Cologne, Germany-based Deutz Ag last week reported third-quarter 2007 revenue of €383.0 million (about U.S. $561.3 million), from €292.2 million (U.S. $428.3) a year ago. Revenue for the first nine months was €1.1 billion (U.S. $1.6 billion) from € 817.5 million (U.S. $1.2 billion) for the first nine months of 2006.
Net income on continuing operations in the first nine months of 2007 exceeded €35.6 million (about U.S. $52.2 million), an increase of 36 percent. Including the net income of €107.6 million (U.S. $157.7 million) generated by discontinued operations (Deutz Power Systems), the Deutz Group earned net income of €143.2 million (U.S. $209.9 million) in the first nine months of 2007.
The disposal of Deutz Power Systems (gas engines and diesel engines business for decentralized power generation) was successfully completed on Sept. 30, generating a pre-tax gain of €132 million (about U.S. $193.5 million). The company also launched the Chinese joint venture Deutz (Dalian) Engine Co.

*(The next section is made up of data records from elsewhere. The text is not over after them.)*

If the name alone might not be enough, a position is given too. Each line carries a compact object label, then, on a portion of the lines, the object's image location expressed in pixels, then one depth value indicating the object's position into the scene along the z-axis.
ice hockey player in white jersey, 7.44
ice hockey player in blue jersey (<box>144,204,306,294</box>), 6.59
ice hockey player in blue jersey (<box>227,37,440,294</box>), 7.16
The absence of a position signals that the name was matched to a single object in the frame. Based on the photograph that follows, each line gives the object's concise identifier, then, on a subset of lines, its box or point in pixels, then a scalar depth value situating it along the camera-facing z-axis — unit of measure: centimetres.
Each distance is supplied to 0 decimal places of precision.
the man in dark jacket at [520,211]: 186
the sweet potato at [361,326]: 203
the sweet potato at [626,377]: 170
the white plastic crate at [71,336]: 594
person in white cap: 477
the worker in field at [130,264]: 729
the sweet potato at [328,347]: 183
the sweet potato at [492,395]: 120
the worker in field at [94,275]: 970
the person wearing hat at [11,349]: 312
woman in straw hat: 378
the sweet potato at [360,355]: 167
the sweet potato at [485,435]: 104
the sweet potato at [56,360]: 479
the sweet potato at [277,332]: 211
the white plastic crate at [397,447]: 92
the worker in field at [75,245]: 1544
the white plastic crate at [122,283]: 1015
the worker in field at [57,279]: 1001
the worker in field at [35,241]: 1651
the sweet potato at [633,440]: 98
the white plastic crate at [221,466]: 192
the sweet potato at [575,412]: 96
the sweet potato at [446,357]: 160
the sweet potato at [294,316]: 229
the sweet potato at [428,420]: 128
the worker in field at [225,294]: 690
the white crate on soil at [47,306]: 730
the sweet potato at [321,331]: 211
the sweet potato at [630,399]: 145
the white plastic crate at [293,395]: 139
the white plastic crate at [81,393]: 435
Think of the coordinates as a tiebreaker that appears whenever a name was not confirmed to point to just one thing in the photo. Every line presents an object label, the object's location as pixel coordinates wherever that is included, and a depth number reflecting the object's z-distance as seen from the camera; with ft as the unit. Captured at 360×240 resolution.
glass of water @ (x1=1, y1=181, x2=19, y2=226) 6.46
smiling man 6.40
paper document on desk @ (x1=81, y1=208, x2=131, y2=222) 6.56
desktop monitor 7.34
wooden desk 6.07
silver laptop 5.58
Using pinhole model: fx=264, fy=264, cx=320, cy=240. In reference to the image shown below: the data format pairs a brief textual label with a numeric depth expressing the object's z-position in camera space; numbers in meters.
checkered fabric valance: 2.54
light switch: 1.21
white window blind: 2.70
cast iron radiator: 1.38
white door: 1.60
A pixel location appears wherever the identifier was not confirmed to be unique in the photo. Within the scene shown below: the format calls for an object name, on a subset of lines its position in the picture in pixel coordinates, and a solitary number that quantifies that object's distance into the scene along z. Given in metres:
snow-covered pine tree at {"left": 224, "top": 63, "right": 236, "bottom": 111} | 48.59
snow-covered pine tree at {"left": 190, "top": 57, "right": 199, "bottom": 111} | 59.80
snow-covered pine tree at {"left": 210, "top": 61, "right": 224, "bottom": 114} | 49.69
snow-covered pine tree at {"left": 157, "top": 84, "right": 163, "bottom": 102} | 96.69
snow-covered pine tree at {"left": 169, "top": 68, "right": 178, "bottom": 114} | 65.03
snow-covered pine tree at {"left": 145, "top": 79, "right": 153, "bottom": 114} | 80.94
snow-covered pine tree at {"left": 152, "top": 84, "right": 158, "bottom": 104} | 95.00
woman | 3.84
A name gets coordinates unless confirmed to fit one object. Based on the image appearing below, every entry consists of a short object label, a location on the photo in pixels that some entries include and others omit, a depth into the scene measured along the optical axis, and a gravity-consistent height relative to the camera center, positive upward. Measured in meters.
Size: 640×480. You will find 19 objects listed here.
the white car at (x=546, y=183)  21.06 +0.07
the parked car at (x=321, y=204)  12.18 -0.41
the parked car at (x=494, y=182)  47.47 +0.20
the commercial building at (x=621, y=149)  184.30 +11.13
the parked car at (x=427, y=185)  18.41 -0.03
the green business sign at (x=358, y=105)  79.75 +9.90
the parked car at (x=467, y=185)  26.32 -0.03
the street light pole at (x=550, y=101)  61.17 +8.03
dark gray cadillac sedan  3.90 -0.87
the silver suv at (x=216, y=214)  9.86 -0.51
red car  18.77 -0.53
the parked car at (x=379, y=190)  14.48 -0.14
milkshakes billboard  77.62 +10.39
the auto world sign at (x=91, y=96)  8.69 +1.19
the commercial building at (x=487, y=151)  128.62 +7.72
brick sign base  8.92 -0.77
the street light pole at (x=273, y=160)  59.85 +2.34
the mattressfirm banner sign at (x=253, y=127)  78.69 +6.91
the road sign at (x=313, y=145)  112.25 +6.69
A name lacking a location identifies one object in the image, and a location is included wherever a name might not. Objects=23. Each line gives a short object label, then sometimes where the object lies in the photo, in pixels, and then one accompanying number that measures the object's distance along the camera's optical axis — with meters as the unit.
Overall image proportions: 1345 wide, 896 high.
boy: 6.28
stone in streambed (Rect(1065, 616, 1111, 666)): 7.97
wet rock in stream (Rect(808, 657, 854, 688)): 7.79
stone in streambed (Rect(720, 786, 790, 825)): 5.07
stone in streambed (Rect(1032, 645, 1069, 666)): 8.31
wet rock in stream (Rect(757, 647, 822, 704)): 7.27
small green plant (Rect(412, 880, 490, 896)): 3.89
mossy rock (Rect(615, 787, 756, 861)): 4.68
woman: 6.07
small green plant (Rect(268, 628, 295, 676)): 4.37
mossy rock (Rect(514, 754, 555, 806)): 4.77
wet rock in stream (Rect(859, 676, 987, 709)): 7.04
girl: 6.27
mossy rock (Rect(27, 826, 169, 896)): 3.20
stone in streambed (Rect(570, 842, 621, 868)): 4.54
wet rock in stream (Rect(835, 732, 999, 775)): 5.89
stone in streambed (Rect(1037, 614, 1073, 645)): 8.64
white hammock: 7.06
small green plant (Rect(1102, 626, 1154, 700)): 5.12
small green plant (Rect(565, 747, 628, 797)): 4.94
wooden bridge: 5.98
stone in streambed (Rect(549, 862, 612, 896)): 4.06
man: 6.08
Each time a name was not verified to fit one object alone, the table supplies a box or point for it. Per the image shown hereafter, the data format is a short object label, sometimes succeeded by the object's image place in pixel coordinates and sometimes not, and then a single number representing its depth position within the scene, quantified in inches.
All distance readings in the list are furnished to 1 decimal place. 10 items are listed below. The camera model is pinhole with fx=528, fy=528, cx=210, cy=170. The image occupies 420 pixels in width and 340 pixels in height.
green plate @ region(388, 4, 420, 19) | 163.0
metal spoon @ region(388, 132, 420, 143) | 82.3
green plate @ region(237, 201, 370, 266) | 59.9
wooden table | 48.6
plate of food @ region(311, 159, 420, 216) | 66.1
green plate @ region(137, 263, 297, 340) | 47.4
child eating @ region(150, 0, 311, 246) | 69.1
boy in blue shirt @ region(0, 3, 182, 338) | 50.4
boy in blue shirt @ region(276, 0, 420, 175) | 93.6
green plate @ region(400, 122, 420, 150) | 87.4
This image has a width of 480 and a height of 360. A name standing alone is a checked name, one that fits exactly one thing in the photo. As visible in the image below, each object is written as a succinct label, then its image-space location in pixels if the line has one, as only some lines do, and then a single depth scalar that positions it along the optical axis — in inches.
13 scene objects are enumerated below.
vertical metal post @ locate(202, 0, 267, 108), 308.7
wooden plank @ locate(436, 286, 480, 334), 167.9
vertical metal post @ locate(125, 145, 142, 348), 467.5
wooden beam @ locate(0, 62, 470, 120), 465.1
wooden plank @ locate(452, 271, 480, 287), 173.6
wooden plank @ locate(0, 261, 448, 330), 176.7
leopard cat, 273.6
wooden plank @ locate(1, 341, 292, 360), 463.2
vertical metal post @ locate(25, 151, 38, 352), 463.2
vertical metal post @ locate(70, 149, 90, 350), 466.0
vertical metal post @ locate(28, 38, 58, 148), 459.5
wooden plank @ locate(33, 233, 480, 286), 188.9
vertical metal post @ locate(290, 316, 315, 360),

Ltd. on Aug. 1. Deutz invested €58 million (U.S. $85 million) in this company in return for 50 percent of its shares.
The management board of Deutz AG is confident that the company's strong performance throughout the year to date will continue in the final quarter.
“We expect to sell between 280,000 and 290,000 engines in 2007 as a whole,” said Helmut Meyer, CEO of Deutz AG. “This will enable us to raise the revenue generated by our continuing core operations — Compact Engines and Deutz Customized Solutions — by between 25 and 30 percent on the €1.2 billion (U.S. $1.7 billion) achieved in 2006.”
Operating profit for 2007 is expected to reach the high double-digit millions following an operating profit of €67 million for the continuing operations in 2006. Including the start-up losses incurred by Deutz Dalian, the EBIT margin will be around 6 percent.